[Extracted records]
● ● ● ●
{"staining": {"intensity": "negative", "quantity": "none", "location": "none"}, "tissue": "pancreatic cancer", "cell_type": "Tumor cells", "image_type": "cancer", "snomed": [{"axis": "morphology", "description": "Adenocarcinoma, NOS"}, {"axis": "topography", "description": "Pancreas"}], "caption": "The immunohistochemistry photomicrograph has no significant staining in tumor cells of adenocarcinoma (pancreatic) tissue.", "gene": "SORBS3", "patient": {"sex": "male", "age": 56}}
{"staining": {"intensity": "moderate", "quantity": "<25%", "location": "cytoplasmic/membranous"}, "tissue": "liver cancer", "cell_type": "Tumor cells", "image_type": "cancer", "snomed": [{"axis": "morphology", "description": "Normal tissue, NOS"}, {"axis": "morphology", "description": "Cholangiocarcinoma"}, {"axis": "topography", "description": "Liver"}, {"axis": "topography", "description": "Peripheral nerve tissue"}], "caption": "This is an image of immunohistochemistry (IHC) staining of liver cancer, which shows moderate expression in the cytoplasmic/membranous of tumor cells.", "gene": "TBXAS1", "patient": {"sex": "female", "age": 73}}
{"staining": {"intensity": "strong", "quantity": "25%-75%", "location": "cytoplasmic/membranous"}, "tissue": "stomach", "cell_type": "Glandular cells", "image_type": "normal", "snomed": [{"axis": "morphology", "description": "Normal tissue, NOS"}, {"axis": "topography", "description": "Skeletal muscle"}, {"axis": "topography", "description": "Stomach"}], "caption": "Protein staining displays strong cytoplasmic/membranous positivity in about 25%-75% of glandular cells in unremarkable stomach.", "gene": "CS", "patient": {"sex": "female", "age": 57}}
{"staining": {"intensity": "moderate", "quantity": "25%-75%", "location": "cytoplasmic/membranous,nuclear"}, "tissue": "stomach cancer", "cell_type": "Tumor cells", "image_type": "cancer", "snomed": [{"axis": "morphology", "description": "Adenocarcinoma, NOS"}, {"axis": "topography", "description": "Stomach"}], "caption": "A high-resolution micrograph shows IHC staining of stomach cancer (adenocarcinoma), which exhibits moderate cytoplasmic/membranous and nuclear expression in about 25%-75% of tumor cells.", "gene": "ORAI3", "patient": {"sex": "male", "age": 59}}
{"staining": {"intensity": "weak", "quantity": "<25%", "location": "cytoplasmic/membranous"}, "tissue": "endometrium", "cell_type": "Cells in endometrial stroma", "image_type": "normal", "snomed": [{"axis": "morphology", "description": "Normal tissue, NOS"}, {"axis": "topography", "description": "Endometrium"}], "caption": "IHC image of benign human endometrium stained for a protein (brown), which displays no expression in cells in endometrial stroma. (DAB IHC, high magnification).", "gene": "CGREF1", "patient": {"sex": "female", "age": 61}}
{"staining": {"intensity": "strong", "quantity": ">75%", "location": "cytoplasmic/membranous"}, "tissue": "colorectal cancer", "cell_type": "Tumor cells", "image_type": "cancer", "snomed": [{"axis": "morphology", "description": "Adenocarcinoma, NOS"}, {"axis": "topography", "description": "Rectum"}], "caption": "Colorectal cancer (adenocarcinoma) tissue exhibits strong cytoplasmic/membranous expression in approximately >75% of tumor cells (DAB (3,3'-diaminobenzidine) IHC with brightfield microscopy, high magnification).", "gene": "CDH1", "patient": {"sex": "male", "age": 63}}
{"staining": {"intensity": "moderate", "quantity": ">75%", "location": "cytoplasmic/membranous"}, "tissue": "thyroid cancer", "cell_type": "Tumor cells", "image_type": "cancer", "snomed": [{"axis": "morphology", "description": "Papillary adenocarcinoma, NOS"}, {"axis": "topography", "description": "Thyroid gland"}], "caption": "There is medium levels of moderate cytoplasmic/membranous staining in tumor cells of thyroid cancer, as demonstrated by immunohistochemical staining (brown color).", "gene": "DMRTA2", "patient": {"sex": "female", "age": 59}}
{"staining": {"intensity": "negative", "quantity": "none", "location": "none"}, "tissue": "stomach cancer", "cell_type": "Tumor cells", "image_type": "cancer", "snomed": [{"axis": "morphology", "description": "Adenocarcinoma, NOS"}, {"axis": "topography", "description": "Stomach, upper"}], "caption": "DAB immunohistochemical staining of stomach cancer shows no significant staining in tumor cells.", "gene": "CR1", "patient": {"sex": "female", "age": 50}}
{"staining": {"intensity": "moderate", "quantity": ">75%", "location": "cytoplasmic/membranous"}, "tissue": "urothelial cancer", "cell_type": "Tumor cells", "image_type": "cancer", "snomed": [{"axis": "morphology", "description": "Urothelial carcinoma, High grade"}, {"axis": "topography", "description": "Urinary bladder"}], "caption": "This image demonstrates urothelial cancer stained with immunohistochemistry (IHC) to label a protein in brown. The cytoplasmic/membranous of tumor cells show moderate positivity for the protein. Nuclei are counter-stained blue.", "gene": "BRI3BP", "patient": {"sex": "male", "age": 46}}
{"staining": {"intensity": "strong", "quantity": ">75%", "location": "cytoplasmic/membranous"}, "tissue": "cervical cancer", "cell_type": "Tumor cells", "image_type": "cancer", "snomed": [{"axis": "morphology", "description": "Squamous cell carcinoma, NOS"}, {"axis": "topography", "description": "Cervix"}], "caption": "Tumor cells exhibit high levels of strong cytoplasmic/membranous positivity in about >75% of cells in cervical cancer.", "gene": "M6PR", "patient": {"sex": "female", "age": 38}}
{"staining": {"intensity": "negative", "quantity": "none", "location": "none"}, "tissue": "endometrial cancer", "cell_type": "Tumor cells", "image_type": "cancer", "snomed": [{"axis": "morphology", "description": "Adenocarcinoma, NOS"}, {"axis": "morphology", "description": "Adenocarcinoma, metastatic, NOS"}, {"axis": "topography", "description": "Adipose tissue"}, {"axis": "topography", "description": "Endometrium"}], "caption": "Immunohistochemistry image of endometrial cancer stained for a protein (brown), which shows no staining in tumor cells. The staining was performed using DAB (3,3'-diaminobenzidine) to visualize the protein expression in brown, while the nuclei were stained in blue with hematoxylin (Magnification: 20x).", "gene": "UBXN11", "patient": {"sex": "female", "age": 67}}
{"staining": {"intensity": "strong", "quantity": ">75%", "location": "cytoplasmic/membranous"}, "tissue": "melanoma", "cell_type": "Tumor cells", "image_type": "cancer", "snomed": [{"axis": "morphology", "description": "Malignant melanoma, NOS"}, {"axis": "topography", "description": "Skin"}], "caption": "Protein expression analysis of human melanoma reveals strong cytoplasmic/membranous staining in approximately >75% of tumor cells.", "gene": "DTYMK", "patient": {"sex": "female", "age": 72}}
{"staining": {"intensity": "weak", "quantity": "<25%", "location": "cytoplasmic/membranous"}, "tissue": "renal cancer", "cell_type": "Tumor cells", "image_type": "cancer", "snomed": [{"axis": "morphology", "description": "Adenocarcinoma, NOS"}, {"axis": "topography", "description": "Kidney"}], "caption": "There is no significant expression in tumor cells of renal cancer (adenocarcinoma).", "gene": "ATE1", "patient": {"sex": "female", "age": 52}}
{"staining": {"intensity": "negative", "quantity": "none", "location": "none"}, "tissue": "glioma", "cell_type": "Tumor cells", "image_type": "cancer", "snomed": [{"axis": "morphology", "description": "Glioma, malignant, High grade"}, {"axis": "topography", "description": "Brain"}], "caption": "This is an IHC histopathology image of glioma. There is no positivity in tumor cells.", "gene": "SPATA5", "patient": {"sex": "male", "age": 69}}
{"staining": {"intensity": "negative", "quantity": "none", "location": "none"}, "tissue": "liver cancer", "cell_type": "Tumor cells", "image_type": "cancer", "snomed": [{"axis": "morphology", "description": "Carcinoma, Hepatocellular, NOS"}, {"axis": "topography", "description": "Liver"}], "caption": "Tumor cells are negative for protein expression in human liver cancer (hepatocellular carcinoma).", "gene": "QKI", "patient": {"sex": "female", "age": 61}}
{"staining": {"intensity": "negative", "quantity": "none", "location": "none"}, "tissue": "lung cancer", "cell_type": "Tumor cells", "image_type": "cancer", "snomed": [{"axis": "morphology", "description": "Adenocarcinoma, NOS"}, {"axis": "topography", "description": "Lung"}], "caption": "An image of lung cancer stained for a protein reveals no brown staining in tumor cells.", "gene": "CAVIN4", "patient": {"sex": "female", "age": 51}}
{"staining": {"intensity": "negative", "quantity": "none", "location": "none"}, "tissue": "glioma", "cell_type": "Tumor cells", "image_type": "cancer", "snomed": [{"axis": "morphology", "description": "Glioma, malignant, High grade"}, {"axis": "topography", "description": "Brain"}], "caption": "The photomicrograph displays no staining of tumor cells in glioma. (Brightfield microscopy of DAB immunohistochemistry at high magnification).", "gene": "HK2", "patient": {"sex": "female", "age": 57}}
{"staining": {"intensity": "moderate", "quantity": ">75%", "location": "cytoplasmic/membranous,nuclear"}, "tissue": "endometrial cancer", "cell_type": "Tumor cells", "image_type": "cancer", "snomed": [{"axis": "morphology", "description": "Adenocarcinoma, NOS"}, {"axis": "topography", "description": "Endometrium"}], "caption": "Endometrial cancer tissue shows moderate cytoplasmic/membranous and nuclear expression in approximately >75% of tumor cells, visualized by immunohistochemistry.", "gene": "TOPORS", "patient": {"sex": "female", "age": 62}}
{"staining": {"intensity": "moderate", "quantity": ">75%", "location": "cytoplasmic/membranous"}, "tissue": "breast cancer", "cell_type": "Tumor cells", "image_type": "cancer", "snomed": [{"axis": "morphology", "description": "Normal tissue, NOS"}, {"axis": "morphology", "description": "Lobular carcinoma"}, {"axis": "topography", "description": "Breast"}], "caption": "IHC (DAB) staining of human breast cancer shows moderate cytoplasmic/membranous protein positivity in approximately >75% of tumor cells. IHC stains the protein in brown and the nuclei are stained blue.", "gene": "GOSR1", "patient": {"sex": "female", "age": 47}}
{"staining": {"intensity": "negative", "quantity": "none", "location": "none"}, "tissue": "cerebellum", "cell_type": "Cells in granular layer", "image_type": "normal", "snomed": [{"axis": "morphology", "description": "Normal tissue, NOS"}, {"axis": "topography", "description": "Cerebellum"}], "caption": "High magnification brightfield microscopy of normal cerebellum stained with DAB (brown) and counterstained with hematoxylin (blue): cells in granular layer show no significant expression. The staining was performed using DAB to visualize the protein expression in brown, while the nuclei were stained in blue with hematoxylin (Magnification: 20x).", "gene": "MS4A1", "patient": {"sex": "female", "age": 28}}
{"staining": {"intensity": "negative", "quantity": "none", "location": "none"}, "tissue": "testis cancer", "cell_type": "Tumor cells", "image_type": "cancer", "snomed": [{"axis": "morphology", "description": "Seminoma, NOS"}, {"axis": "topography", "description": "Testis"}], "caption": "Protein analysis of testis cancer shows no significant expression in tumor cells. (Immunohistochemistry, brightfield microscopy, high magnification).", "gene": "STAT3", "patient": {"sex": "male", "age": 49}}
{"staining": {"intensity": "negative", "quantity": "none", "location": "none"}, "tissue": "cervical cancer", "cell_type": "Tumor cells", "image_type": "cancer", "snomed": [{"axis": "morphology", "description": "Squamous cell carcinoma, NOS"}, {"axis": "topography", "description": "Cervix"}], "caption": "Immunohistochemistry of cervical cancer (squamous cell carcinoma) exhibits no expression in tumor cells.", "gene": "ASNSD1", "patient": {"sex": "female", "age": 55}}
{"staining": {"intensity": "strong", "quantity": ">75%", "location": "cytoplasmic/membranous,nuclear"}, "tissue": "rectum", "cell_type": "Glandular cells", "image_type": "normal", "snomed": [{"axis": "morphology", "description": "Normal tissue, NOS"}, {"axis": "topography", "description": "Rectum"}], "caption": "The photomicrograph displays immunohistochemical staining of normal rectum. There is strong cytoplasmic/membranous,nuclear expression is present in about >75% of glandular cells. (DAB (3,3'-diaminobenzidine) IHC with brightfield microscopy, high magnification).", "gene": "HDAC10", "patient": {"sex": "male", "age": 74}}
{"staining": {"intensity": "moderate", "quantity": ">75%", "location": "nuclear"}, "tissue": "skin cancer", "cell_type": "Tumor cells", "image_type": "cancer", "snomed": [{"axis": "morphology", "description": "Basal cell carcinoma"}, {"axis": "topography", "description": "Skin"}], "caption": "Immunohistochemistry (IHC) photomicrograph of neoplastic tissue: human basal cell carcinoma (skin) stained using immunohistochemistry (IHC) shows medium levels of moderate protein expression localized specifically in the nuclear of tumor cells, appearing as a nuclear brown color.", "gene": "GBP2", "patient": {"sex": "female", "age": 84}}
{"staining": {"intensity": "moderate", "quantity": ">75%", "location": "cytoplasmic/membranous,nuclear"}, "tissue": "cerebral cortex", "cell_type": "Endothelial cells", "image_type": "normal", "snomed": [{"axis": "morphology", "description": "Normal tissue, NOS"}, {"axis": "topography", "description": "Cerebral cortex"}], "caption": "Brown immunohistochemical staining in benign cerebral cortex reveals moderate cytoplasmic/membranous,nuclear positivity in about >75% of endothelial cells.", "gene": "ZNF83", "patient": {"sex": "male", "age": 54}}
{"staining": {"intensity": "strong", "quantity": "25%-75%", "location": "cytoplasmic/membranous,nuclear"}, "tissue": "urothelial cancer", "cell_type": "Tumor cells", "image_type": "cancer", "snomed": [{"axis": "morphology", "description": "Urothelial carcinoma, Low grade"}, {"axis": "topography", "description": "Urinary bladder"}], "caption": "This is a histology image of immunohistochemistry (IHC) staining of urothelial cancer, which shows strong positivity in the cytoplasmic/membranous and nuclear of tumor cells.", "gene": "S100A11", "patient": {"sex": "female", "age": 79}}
● ● ● ●
### Instructions to follow
Only one stretch of the records above is wanted: the lines between the one holding "image of lung" and the one holding "photomicrograph displays no", inclusive, reproduced exactly.

### Output below
{"staining": {"intensity": "negative", "quantity": "none", "location": "none"}, "tissue": "lung cancer", "cell_type": "Tumor cells", "image_type": "cancer", "snomed": [{"axis": "morphology", "description": "Adenocarcinoma, NOS"}, {"axis": "topography", "description": "Lung"}], "caption": "An image of lung cancer stained for a protein reveals no brown staining in tumor cells.", "gene": "CAVIN4", "patient": {"sex": "female", "age": 51}}
{"staining": {"intensity": "negative", "quantity": "none", "location": "none"}, "tissue": "glioma", "cell_type": "Tumor cells", "image_type": "cancer", "snomed": [{"axis": "morphology", "description": "Glioma, malignant, High grade"}, {"axis": "topography", "description": "Brain"}], "caption": "The photomicrograph displays no staining of tumor cells in glioma. (Brightfield microscopy of DAB immunohistochemistry at high magnification).", "gene": "HK2", "patient": {"sex": "female", "age": 57}}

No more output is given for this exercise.